Why does Poddle not include element or value X from the feed?

Poddle follows the PSP-1 standard, which specifies the required and recommended elements for a podcast feed. If an element or value is not part of the standard, it is not included in Poddle. However, you can still access any element or value using the xmlReader property as described above.

How come pubDate is not a required element for episodes?

The PSP-1 standard does not require pubDate for episodes, but it is a recommended element. As a result, pubDate is available as part of the episode's metadata as a nullable \DateTime object. It’s up to you to determine if the value always presents and design your system accordingly.

Why is the episode's GUID an object instead of a string?

Per PSP-1 standard, an item’s <guid> element indeed contains a globally unique string value, but it can also have an attribute isPermaLink that indicates whether the GUID is a permalink. As such, the item GUID in Poddle is represented as an object with two public properties: value (string) and isPermaLink (bool). The object, however, implements the __toString method, so you can cast it to a string for convenience.

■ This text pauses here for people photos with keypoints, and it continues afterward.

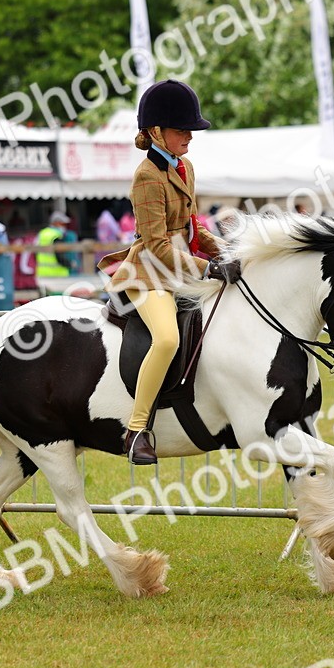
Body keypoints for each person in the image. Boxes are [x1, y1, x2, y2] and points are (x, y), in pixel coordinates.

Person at [97, 79, 236, 465]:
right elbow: (158, 245)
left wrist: (228, 252)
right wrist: (209, 267)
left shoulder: (185, 166)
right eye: (181, 130)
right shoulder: (147, 176)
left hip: (182, 264)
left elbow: (194, 227)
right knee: (166, 339)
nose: (189, 137)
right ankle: (137, 428)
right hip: (150, 272)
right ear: (156, 132)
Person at [35, 211, 73, 278]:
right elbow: (59, 256)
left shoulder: (42, 233)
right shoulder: (56, 235)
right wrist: (70, 264)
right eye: (63, 224)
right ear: (56, 223)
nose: (65, 226)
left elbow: (34, 252)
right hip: (58, 274)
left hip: (42, 273)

Where is an episode’s media URL?

The media URL for an episode is available as part of the episode's enclosure property.

Why are the episodes returned as an EpisodeCollection extends LazyCollection object? What’s a lazy collection anyway?

The LazyCollection class leverages PHP's generators to allow you to work with very large datasets while keeping memory usage low. Since a podcast feed can potentially contain a large number of episodes, returning a LazyCollection allows you to iterate over the episodes without loading them all into memory at once, speeding up the process and reducing memory consumption.

Can you support feature X/Y/Z?

Poddle aims to be a lightweight and efficient podcast feed parser that follows the PSP-1 standard, not a full-blown RSS/Atom parser. That said, if you have a feature request or suggestion, feel free to open an issue. Better yet, you can fork the repository, implement the feature yourself, and submit a pull request.